É a ignorancia dos nossos governantes que não se apercebem da importância de uma nova legislação, e na importância do território.

E por fim a estupidez de planos directores mal feitos por técnicos que não sabiam o que estavam a fazer, aqueles que os aprovaram também não sabiam. Tudo isto num periodo de pouco trabalho.
E foi assim que destruimos e consumimos a paisagem e as nossas cidades.

Filipe Melo Sousa disse...

"constrói-se em todo o logradouro. Uma vergonha!"

Caro Paulo Ferrero, é simples. Se não gosta do prédio, não compre lá um apartamento. Aliás tenho uma boa notícia para si: estão todos esgotados :)

Anónimo disse...

A possibilidade de cada um propor uma solução espacial parece-me uma postura justa, económica e fecunda, o que é sinónimo de permitir a apresentação de planos de pormenor (e outros de escala distinta) para a cidade.
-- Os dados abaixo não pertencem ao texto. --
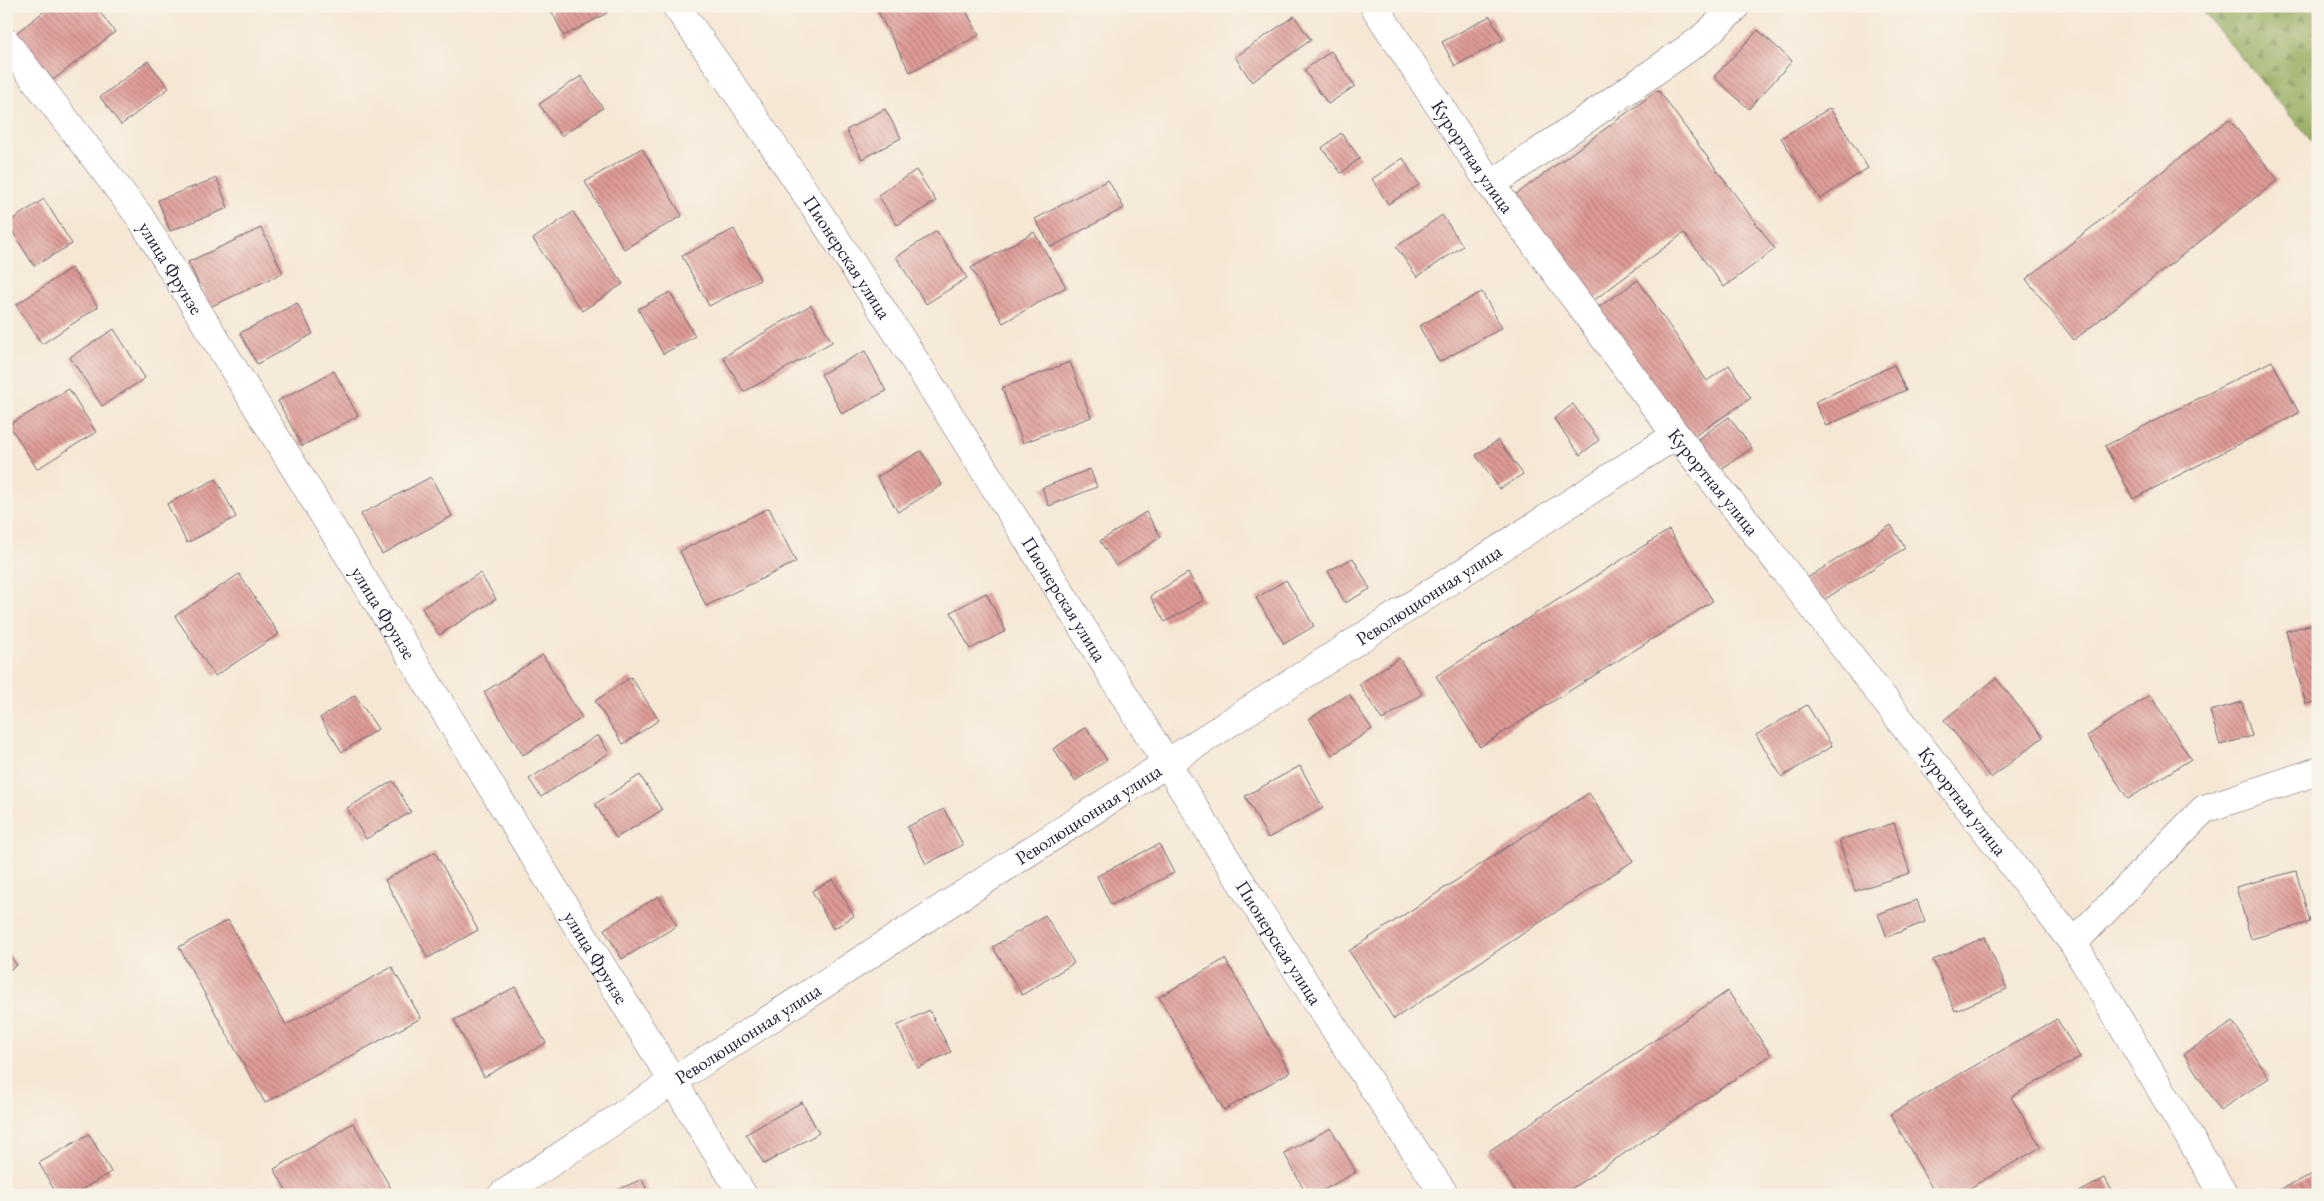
<svg xmlns="http://www.w3.org/2000/svg" width="2324" height="1201" font-family="'EB Garamond',serif">
	<defs>
		<pattern id="forest-firs" width="22" height="20" patternUnits="userSpaceOnUse" patternTransform="scale(1.25)"><rect width="22" height="20" fill="#95ac5e"/><path d="M5 1l3.5 6h-7zM16 11l3.5 6h-7z" fill="#798c4f"/></pattern>
		<pattern id="building-back-hatch" width="6" height="6" patternUnits="userSpaceOnUse" patternTransform="scale(1.25)"><rect width="6" height="6" fill="#df9b97"/><path d="M-1 5l2 2M0 0l6 6M5-1l2 2" fill="none" stroke="#b47e7c"/></pattern>
	</defs>
	<rect width="100%" height="100%" fill="#f7f3e8"/>
	<filter id="ink" filterUnits="userSpaceOnUse"><feTurbulence type="fractalNoise" baseFrequency=".02" numOctaves="2"/><feDisplacementMap in="SourceGraphic" scale="10" xChannelSelector="R" yChannelSelector="G"/><feConvolveMatrix kernelMatrix="1 2 1 2 8 2 1 2 1" color-interpolation-filters="sRGB"/></filter>
	<filter id="wash" filterUnits="userSpaceOnUse"><feTurbulence type="fractalNoise" baseFrequency=".0096" numOctaves="4" result="noise"/><feDisplacementMap in="SourceGraphic" scale="20" xChannelSelector="R" yChannelSelector="G"/><feGaussianBlur stdDeviation="1.12" result="paint"/><feColorMatrix in="noise" values="0 0 0 0 0 0 0 0 0 0 0 0 0 0 0 0 0 1.4 0 .05"/><feComposite in="paint" operator="in"/></filter>
	<g filter="url(#wash)">
		<rect width="100%" height="100%" fill="#f6e7d4"/>
		<!-- forest -->
		<polygon fill="url(#forest-firs)" stroke="#5c674c" points="2198,6 2318,6 2318,149"/>
		<g id="blocks">
			<!-- building -->
			<g fill="url(#building-back-hatch)">
				<polygon points="51,6 95,6 115,32 53,80 16,33"/>
				<polygon points="558,6 603,6 607,13 564,36 551,10"/>
				<polygon points="889,6 963,6 979,35 910,72 878,12"/>
				<polygon points="1294,16 1311,40 1252,82 1235,57"/>
				<polygon points="1490,16 1503,40 1455,66 1442,42"/>
				<polygon points="1758,30 1792,61 1749,109 1714,77"/>
				<polygon points="1331,51 1355,86 1328,104 1304,70"/>
				<polygon points="148,61 169,88 121,125 100,97"/>
				<polygon points="581,76 603,108 561,136 539,104"/>
				<polygon points="1658,90 1775,249 1724,287 1684,233 1589,304 1511,198"/>
				<polygon points="1830,108 1868,168 1820,199 1781,138"/>
				<polygon points="885,109 901,138 862,159 846,130"/>
				<polygon points="2229,119 2278,180 2074,340 2026,279"/>
				<polygon points="1341,133 1360,158 1341,173 1322,148"/>
				<polygon points="642,148 682,216 624,249 585,182"/>
				<polygon points="1403,158 1419,185 1388,204 1372,179"/>
				<polygon points="916,170 936,201 897,225 878,195"/>
				<polygon points="217,178 228,208 170,231 158,200"/>
				<polygon points="1108,180 1124,208 1051,247 1035,219"/>
				<polygon points="44,199 72,244 34,266 7,223"/>
				<polygon points="573,212 623,284 582,311 533,239"/>
				<polygon points="1442,215 1463,246 1417,277 1396,247"/>
				<polygon points="261,228 283,273 210,307 188,262"/>
				<polygon points="734,229 760,280 709,306 682,256"/>
				<polygon points="937,231 967,278 926,304 896,257"/>
				<polygon points="1034,232 1066,287 1003,323 971,268"/>
				<polygon points="71,268 98,307 42,344 16,305"/>
				<polygon points="1638,280 1707,381 1729,365 1751,398 1687,441 1596,309"/>
				<polygon points="670,292 695,336 663,354 638,309"/>
				<polygon points="1482,292 1502,328 1439,362 1419,326"/>
				<polygon points="297,303 313,334 257,364 240,333"/>
				<polygon points="811,305 832,342 744,392 723,357"/>
				<polygon points="114,329 145,378 102,406 70,357"/>
				<polygon points="865,351 886,391 842,414 821,374"/>
				<polygon points="2272,361 2299,413 2133,499 2105,446"/>
				<polygon points="1070,362 1091,417 1023,443 1002,388"/>
				<polygon points="1894,365 1906,390 1826,426 1815,402"/>
				<polygon points="334,371 358,416 302,446 278,401"/>
				<polygon points="69,389 96,432 37,469 9,425"/>
				<polygon points="1573,404 1599,440 1580,455 1554,419"/>
				<polygon points="1729,417 1752,448 1720,470 1698,439"/>
				<polygon points="1498,440 1523,474 1500,489 1476,455"/>
				<polygon points="921,451 942,485 898,512 877,477"/>
				<polygon points="1090,469 1097,487 1049,506 1042,488"/>
				<polygon points="431,477 452,516 382,554 361,514"/>
				<polygon points="216,479 236,517 187,543 167,504"/>
				<polygon points="769,508 796,562 706,606 680,551"/>
				<polygon points="1146,512 1161,537 1116,566 1100,541"/>
				<polygon points="1891,525 1905,548 1819,603 1804,580"/>
				<polygon points="1669,530 1713,601 1480,747 1436,676"/>
				<polygon points="1353,558 1370,589 1345,603 1328,571"/>
				<polygon points="480,573 496,599 439,635 422,608"/>
				<polygon points="1188,573 1204,600 1165,622 1150,596"/>
				<polygon points="239,574 279,634 215,676 175,616"/>
				<polygon points="1286,580 1314,626 1284,644 1256,598"/>
				<polygon points="986,593 1006,631 970,649 951,612"/>
				<polygon points="2318,623 2318,701 2306,704 2286,631"/>
				<polygon points="543,655 582,718 523,755 484,692"/>
				<polygon points="1399,658 1422,694 1382,720 1359,684"/>
				<polygon points="631,677 659,720 623,744 595,701"/>
				<polygon points="1996,678 2043,737 1991,778 1944,720"/>
				<polygon points="1349,694 1372,729 1332,755 1309,719"/>
				<polygon points="355,695 378,729 342,752 320,718"/>
				<polygon points="2150,695 2191,759 2128,799 2087,736"/>
				<polygon points="2242,702 2252,736 2220,745 2210,711"/>
				<polygon points="1807,705 1832,746 1782,777 1756,735"/>
				<polygon points="1086,727 1107,760 1075,781 1053,749"/>
				<polygon points="598,735 609,753 541,797 529,779"/>
				<polygon points="1300,766 1323,808 1268,838 1245,796"/>
				<polygon points="640,775 662,810 616,838 595,804"/>
				<polygon points="393,781 411,812 366,839 347,808"/>
				<polygon points="1589,793 1633,861 1394,1019 1349,951"/>
				<polygon points="944,809 963,845 926,864 907,827"/>
				<polygon points="1894,823 1910,873 1855,891 1839,840"/>
				<polygon points="1159,844 1174,873 1111,905 1097,876"/>
				<polygon points="435,852 478,930 428,958 385,880"/>
				<polygon points="2296,871 2310,922 2251,939 2236,887"/>
				<polygon points="833,879 854,916 833,929 812,891"/>
				<polygon points="659,896 677,926 622,959 604,929"/>
				<polygon points="1917,900 1925,922 1887,937 1878,914"/>
				<polygon points="1045,915 1074,963 1022,995 993,947"/>
				<polygon points="228,920 286,1025 392,967 421,1018 265,1103 179,947"/>
				<polygon points="1985,937 2007,989 1955,1011 1933,960"/>
				<polygon points="6,950 17,965 6,972"/>
				<polygon points="1225,959 1290,1072 1224,1110 1159,997"/>
				<polygon points="515,987 546,1043 484,1077 454,1020"/>
				<polygon points="1728,991 1771,1055 1562,1195 1518,1195 1489,1151"/>
				<polygon points="929,1010 951,1052 918,1068 897,1026"/>
				<polygon points="2057,1019 2080,1057 2011,1097 2041,1147 1958,1195 1936,1195 1890,1114"/>
				<polygon points="2233,1022 2269,1078 2220,1110 2184,1054"/>
				<polygon points="802,1102 819,1133 764,1164 746,1134"/>
				<polygon points="353,1123 393,1192 388,1195 289,1195 274,1169"/>
				<polygon points="1331,1128 1356,1172 1315,1195 1307,1195 1284,1153"/>
				<polygon points="89,1134 111,1172 73,1195 57,1195 39,1163"/>
				<polygon points="2318,1173 2318,1195 2267,1195"/>
				<polygon points="2105,1178 2114,1195 2074,1195"/>
				<polygon points="642,1179 649,1195 606,1195"/>
			</g>
		</g>
	</g>
	<g filter="url(#ink)">
		<use href="#blocks" fill-opacity="0" stroke="#6c6771" stroke-width="1"/>
		<g fill="none" stroke-linecap="round" stroke-linejoin="round">
			<!-- minor casing -->
			<g stroke="#6c6771" stroke-width="29">
				<g id="minor">
					<path id="s1" d="M676,6C952,390 1179,805 1445,1195"/>
					<path id="s2" d="M1374,6L1491,185L1676,435L1750,526L2073,943L2224,1195"/>
					<path id="s3" d="M6,42L140,217L743,1195"/>
					<polyline points="1491,185 1700,40 1734,9 1733,6"/>
					<polyline points="2073,943 2204,809 2318,771"/>
					<path id="s4" d="M502,1195L672,1082L1676,435"/>
				</g>
			</g>
			<!-- minor -->
			<use href="#minor" stroke="#fff" stroke-width="28"/>
		</g>
	</g>
	<g text-anchor="middle" stroke-width="4" stroke-linejoin="round" paint-order="stroke">
		<!-- street labels -->
		<g font-size="19" fill="#22223b" stroke="#f7f3e8">
			<text dy="7" stroke="none"><textPath href="#s2" startOffset="180">Курортная улица</textPath></text>
			<text dy="7" stroke="none"><textPath href="#s1" startOffset="304">Пионерская улица</textPath></text>
			<text dy="7" stroke="none"><textPath href="#s3" startOffset="280">улица Фрунзе</textPath></text>
			<text dy="7" stroke="none"><textPath href="#s2" startOffset="585">Курортная улица</textPath></text>
			<text dy="7" stroke="none"><textPath href="#s4" startOffset="1104">Революционная улица</textPath></text>
			<text dy="7" stroke="none"><textPath href="#s1" startOffset="709">Пионерская улица</textPath></text>
			<text dy="7" stroke="none"><textPath href="#s3" startOffset="685">улица Фрунзе</textPath></text>
			<text dy="7" stroke="none"><textPath href="#s2" startOffset="990">Курортная улица</textPath></text>
			<text dy="7" stroke="none"><textPath href="#s4" startOffset="699">Революционная улица</textPath></text>
			<text dy="7" stroke="none"><textPath href="#s1" startOffset="1114">Пионерская улица</textPath></text>
			<text dy="7" stroke="none"><textPath href="#s3" startOffset="1090">улица Фрунзе</textPath></text>
			<text dy="7" stroke="none"><textPath href="#s4" startOffset="294">Революционная улица</textPath></text>
		</g>
	</g>
	<!-- margin -->
	<rect width="2324" height="1201" fill="none" stroke="#f7f3e8" stroke-width="25"/>
</svg>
Os processos de avaliação é que estão, naturalmente, expostos a alguns riscos, como a incompetência, a falta de seriedade e a corrupção. Não me parece é que, pelas dificuldades de operacionalização, se devam impedir outras vozes de se fazer ouvir nas alterações de Lisboa. Alguns loteamentos são de uma grande qualidade espacial e - normalmente nas suas versões originais - contribuiriam para a revitalização de Lisboa como cidade (e não como montra turística ou pastilha elástica para suburbanos(vir-cá-usar-e-deitar-fora)).
Aceitam-se, naturalmente, visões diferentes. Desde que pluralistas, sérias e, acima de tudo, competentes (o senso comum e a ciência do urbanismo já fizeram estragos suficientes em Lisboa).